PROBLEMS TO SOLVE =>
1/ Translate this sentence from the Form 8-K filing into Spanish: "Under the Term Loan Agreement, the lenders provided to the Company an aggregate principal amount $200 million term loan facility (the “Term Loan Facility”)."
2/ In the Form 8-K filing, what is the aggregate principal amount of the New Term Loan?
3/ Reproduce word for word the passage of the Form 8-K filing that opens with the words containing "Check the appropriate" and closes with "(17 CFR 240.14a-12)".

++++ EXCERPT TO READ

UNITED STATES
SECURITIES AND EXCHANGE COMMISSION

Washington, D.C. 20549

 

FORM 8-K

 

CURRENT REPORT
PURSUANT TO SECTION 13 OR 15(d) OF THE
SECURITIES EXCHANGE ACT OF 1934

 

Date of Report (Date of earliest event reported): April 5, 2011

 

AVENTINE RENEWABLE ENERGY HOLDINGS, INC.

(Exact name of registrant as specified in its Certificate of Incorporation)

 

Delaware

 

001-32922

 

05-0569368

(State or other jurisdiction of
incorporation)

 

(Commission File Number)

 

(IRS Employer
Identification No.)

 

One Lincoln Centre

5400 LBJ Freeway, Suite 450
Dallas, TX

 

75240

(Address of principal executive offices)

 

(Zip Code)

 

Registrant’s telephone number, including area code: (214) 451-6750

 

Not Applicable

(Former name or former address, if changed since last report)

 

Check the appropriate box below if the Form 8-K filing is intended to simultaneously satisfy the filing obligation of the registrant under any of the following provisions:

 

o            Written communications pursuant to Rule 425 under the Securities Act (17 CFR 230.425)

 

o            Soliciting material pursuant to Rule 14a-12 under the Exchange Act (17 CFR 240.14a-12)

 

o            Pre-commencement communications pursuant to Rule 14d-2(b) under the Exchange Act (17 CFR 240.14d-2(b))

 

o            Pre-commencement communications pursuant to Rule 13e-4(c) under the Exchange Act (17 CFR 240.13e-4(c))

 

 

 



 

Item 1.01.               Entry into a Material Definitive Agreement.

 

On March 31, 2011, Aventine Renewable Energy Holdings, Inc. (the “Company”) entered into a commitment letter (“the Commitment Letter”) with Macquarie Capital (USA) Inc., effective as of March 25, 2011, (“Macquarie”) providing for an incremental term loan facility in the aggregate principal amount of $25.0 million (the “New Term Loan”) under the Company’s existing senior secured term loan credit agreement (the “Term Loan Agreement”) entered into on December 22, 2010 with Citibank, N.A., as administrative agent and as collateral agent, the lenders party thereto, Citigroup Global Markets Inc. and Jefferies Finance LLC, as joint lead arrangers and joint book-runners, and Citibank, N.A. and Jefferies Finance LLC, as co-syndication agents.  Under the Term Loan Agreement, the lenders provided to the Company an aggregate principal amount $200 million term loan facility (the “Term Loan Facility”).  Under the Term Loan Agreement, subject to the satisfaction of certain conditions, including that no default or event of default shall have occurred and pro forma compliance with the financial covenants after giving effect to the borrowings thereunder, the Company may request the creation of one or more new tranches of term loans or increase in the total commitments under the Term Loan Agreement in an amount up to $25.0 million.  The New Term Loan is expected to have the same terms, including, but not limited to, seniority ranking, maturity date, applicable margin and interest rate floor, as the existing Term Loan Facility.  The commitment of Macquarie to provide the New Term Loan is subject to customary conditions, including the absence of a material adverse change in the business, condition (financial or otherwise) or operations of the Company and its subsidiaries, taken as a whole, since December 31, 2010.  There can be no assurance the Company will consummate the New Term Loan or the timing or terms of any such transaction.

++++++++
++++ EXTRACTED DATA

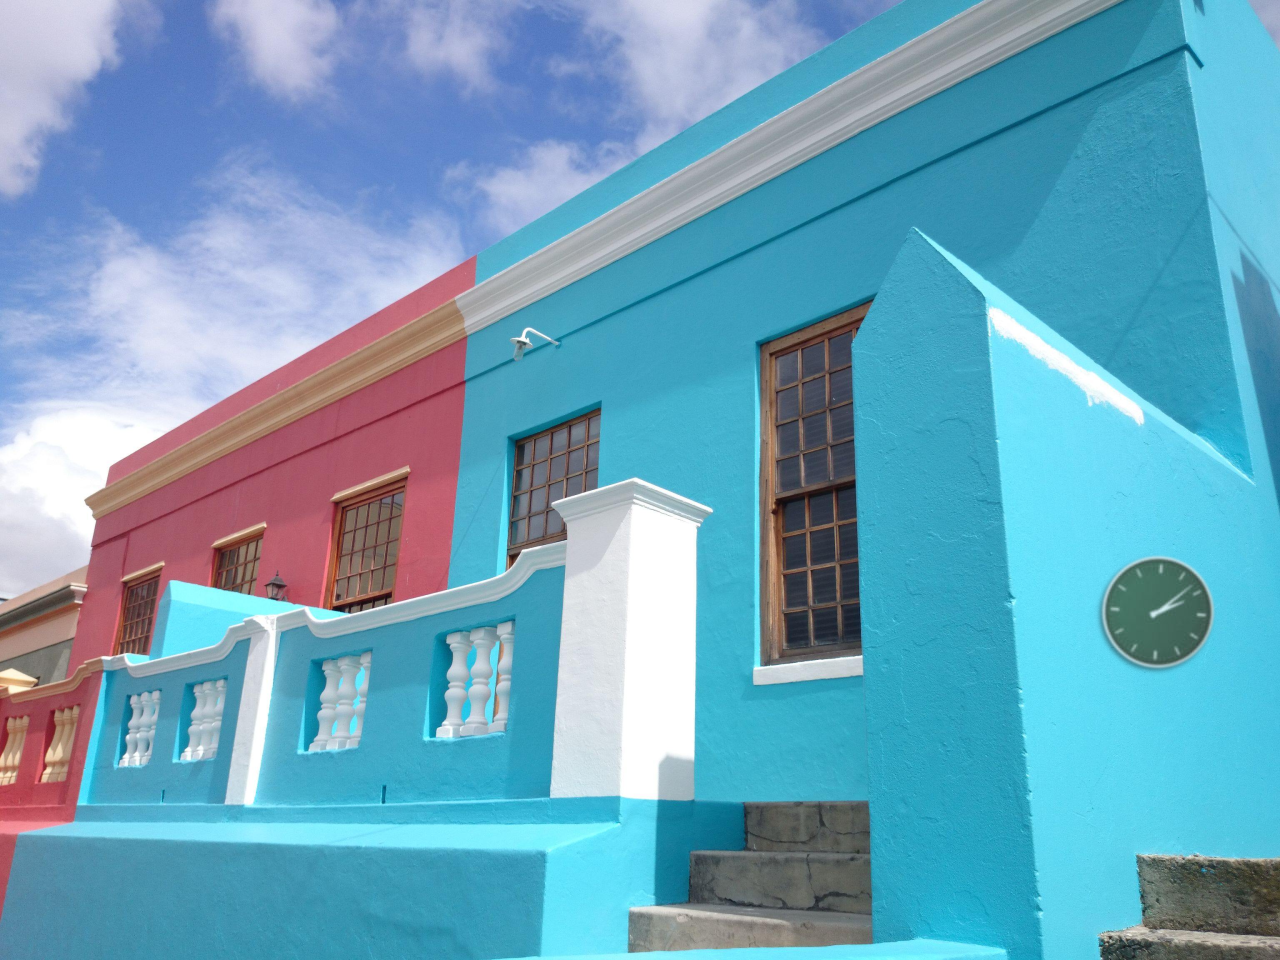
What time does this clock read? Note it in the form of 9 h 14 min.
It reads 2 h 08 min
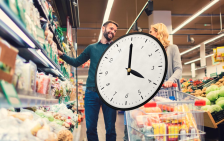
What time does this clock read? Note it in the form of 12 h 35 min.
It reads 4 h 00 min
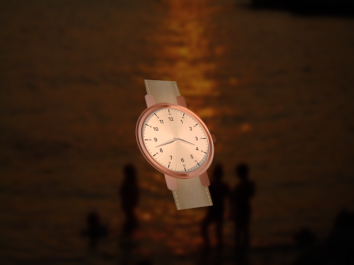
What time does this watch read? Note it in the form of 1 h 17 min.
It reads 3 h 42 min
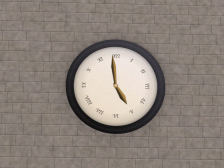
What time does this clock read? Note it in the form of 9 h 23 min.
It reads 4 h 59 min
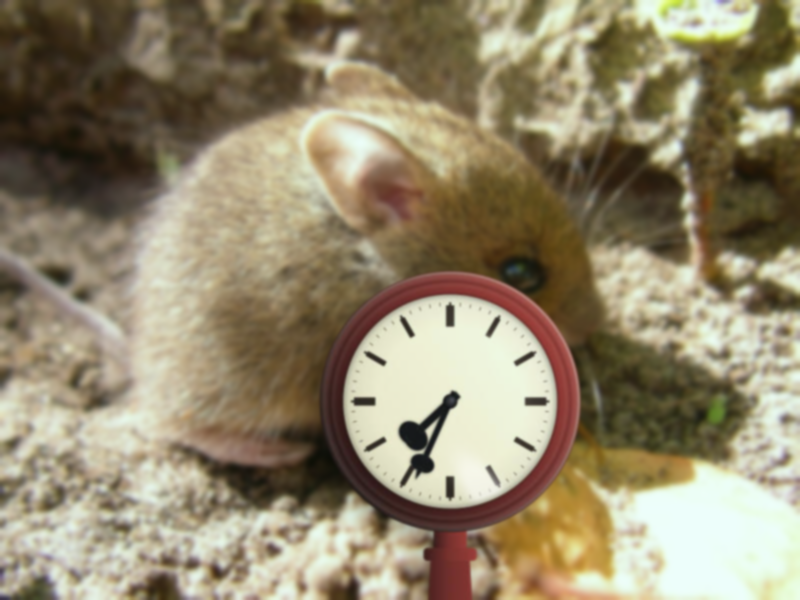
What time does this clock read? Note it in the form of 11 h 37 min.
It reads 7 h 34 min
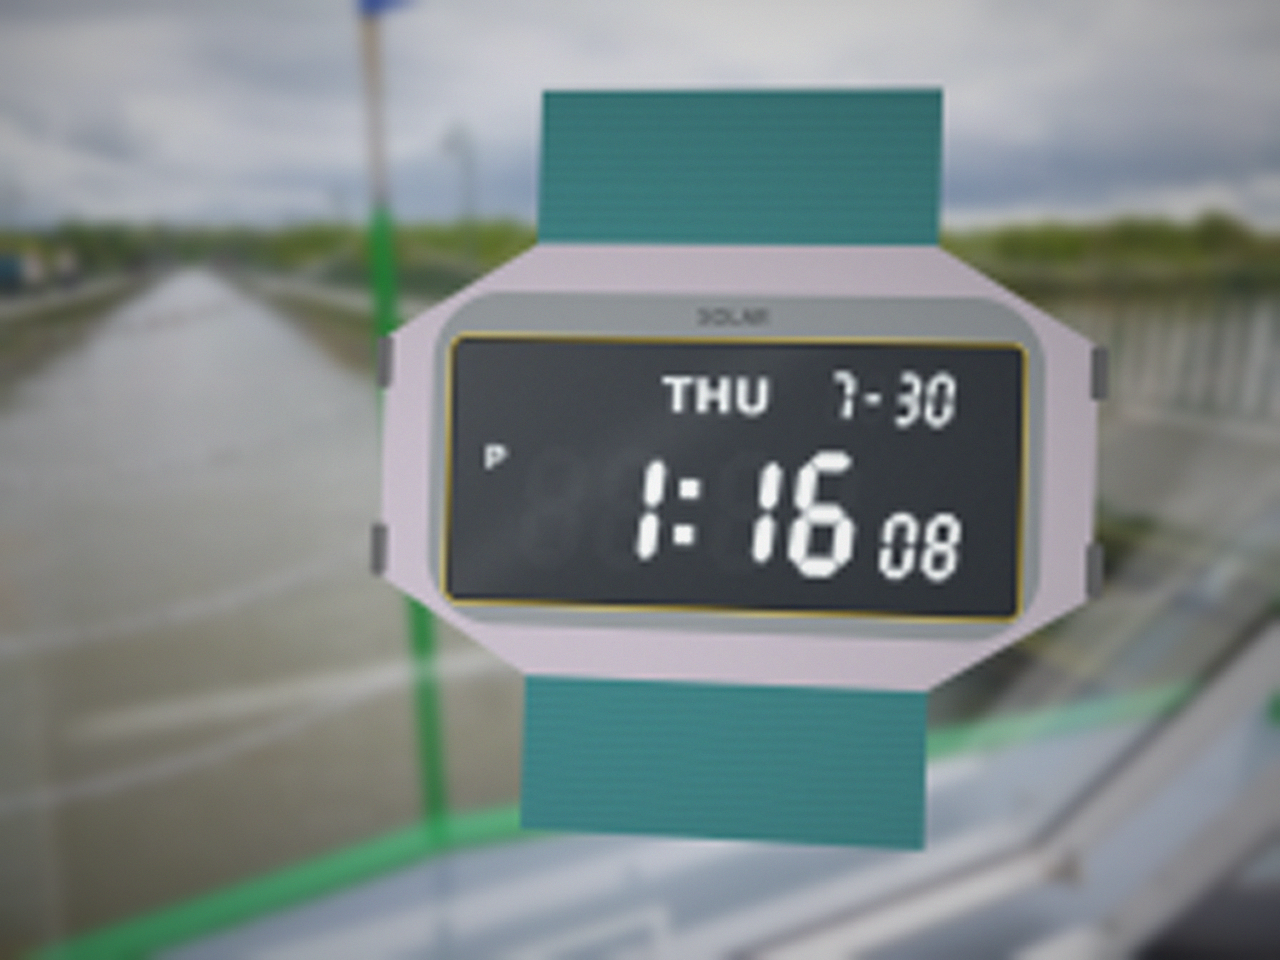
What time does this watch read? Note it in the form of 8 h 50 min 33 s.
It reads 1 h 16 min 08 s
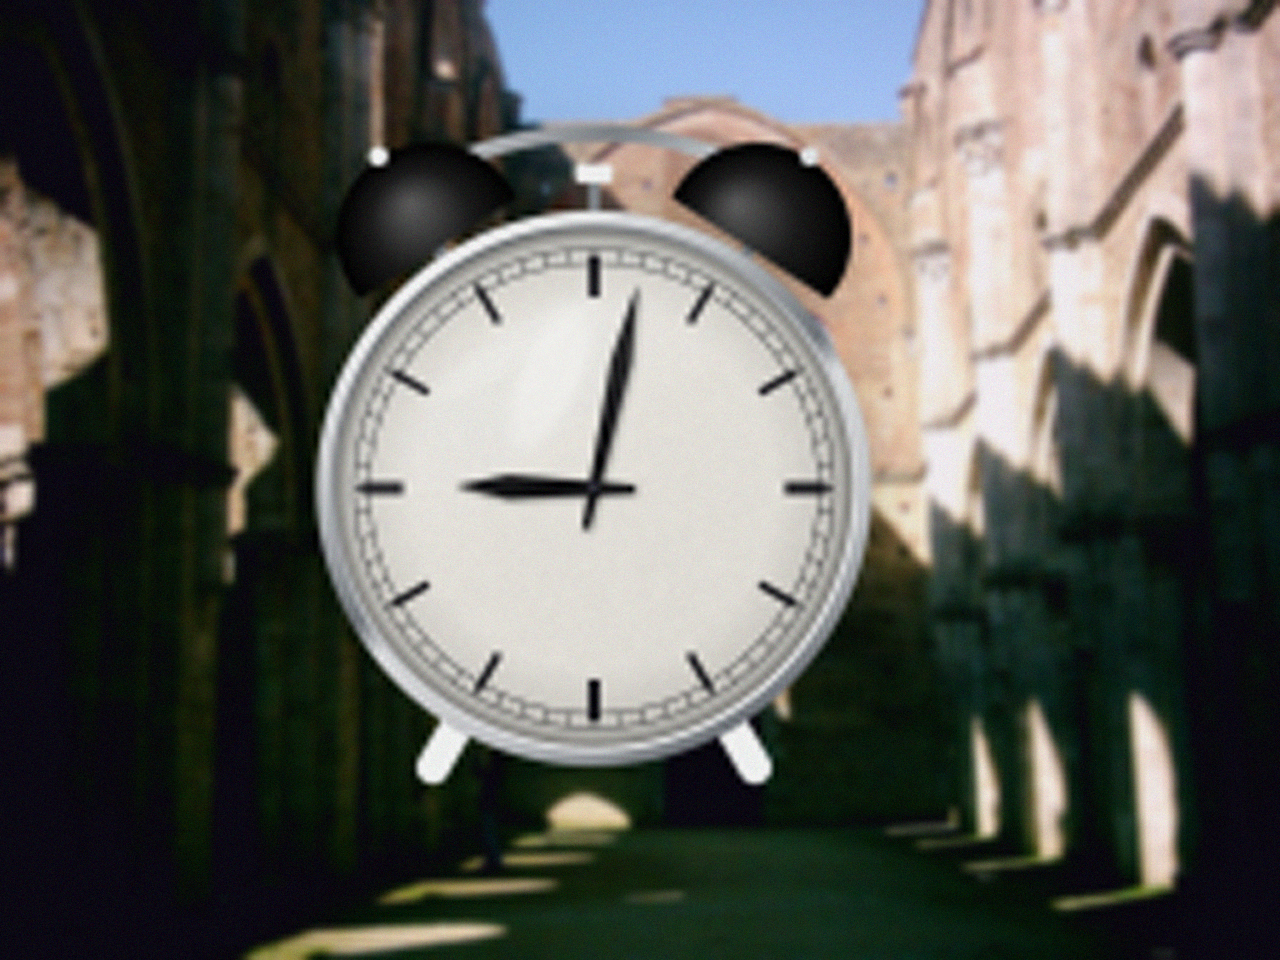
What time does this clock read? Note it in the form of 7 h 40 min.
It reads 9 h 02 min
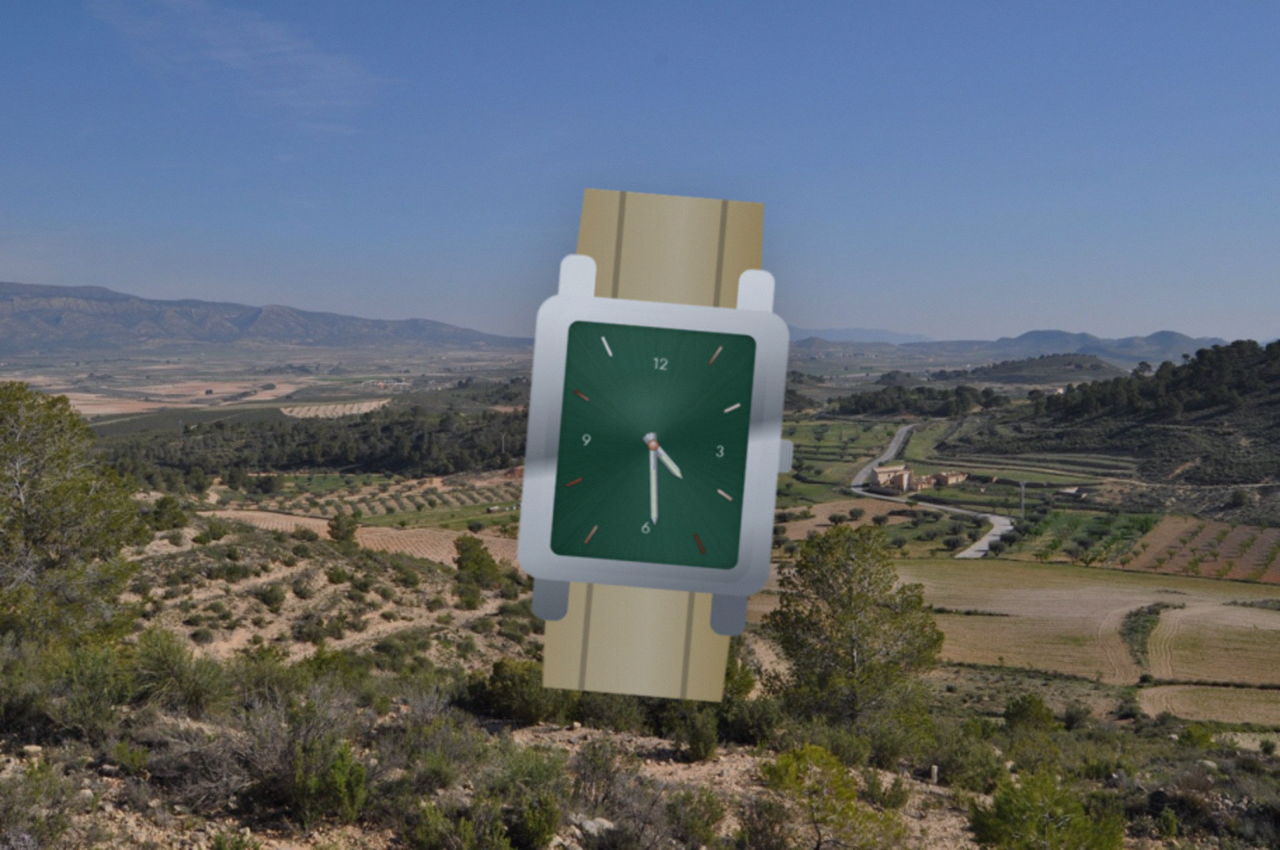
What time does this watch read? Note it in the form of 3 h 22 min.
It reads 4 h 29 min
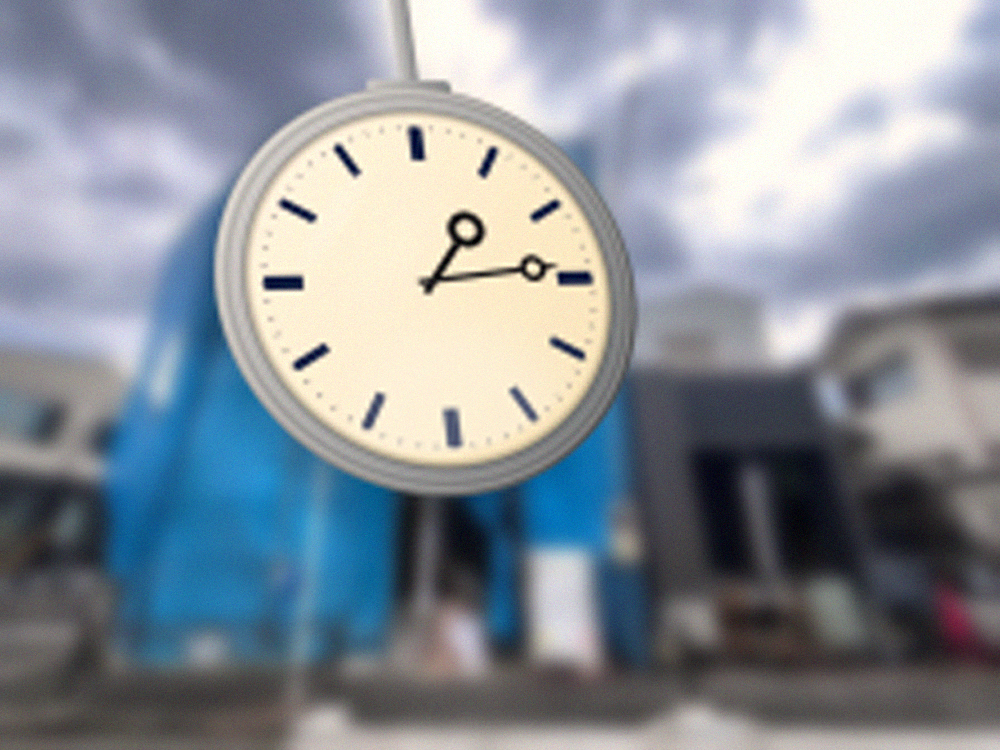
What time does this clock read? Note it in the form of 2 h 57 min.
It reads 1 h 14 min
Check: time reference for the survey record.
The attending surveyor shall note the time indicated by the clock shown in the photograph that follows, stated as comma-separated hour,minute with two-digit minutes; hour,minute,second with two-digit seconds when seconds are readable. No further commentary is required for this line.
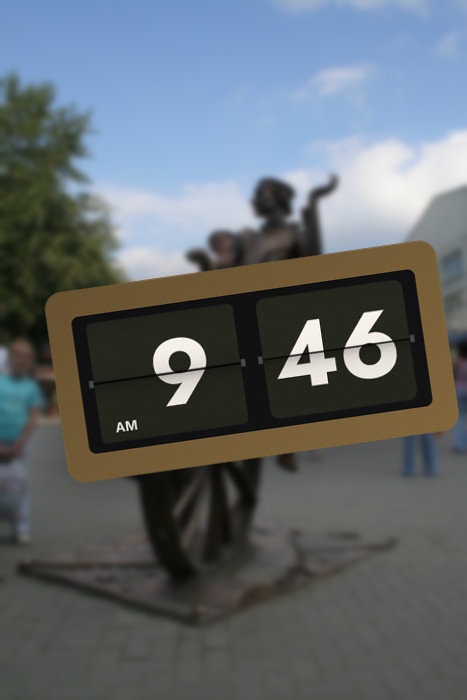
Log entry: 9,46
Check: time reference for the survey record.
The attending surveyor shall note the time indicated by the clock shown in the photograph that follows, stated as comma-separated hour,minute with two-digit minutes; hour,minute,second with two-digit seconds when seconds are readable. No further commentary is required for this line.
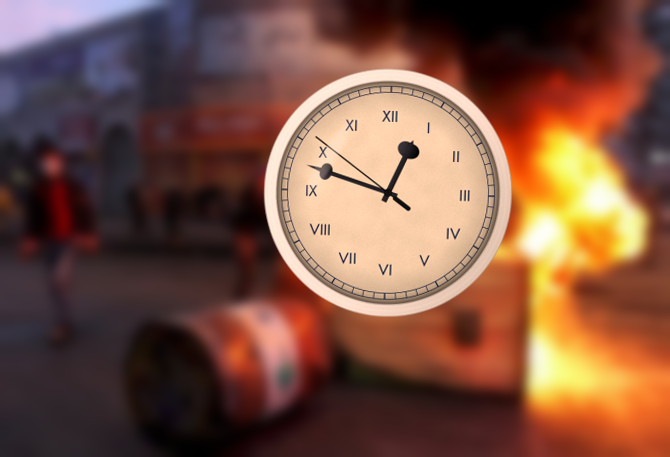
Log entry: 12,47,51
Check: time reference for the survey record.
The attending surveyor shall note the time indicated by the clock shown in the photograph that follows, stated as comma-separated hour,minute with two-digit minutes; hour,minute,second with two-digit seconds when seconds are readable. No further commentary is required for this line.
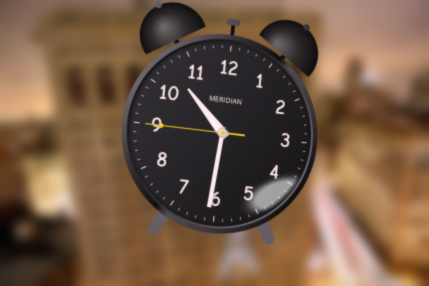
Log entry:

++++++++

ANSWERS TO THE EXERCISES =>
1/ Conforme al Contrato de Préstamo a Plazo, los prestamistas otorgaron a la Compañía una línea de préstamo a plazo por un monto principal total de 200 millones de dólares (la “Línea de Préstamo a Plazo”).

2/ $25.0 million.

3/
Check the appropriate box below if the Form 8-K filing is intended to simultaneously satisfy the filing obligation of the registrant under any of the following provisions:

 

o            Written communications pursuant to Rule 425 under the Securities Act (17 CFR 230.425)

 

o            Soliciting material pursuant to Rule 14a-12 under the Exchange Act (17 CFR 240.14a-12)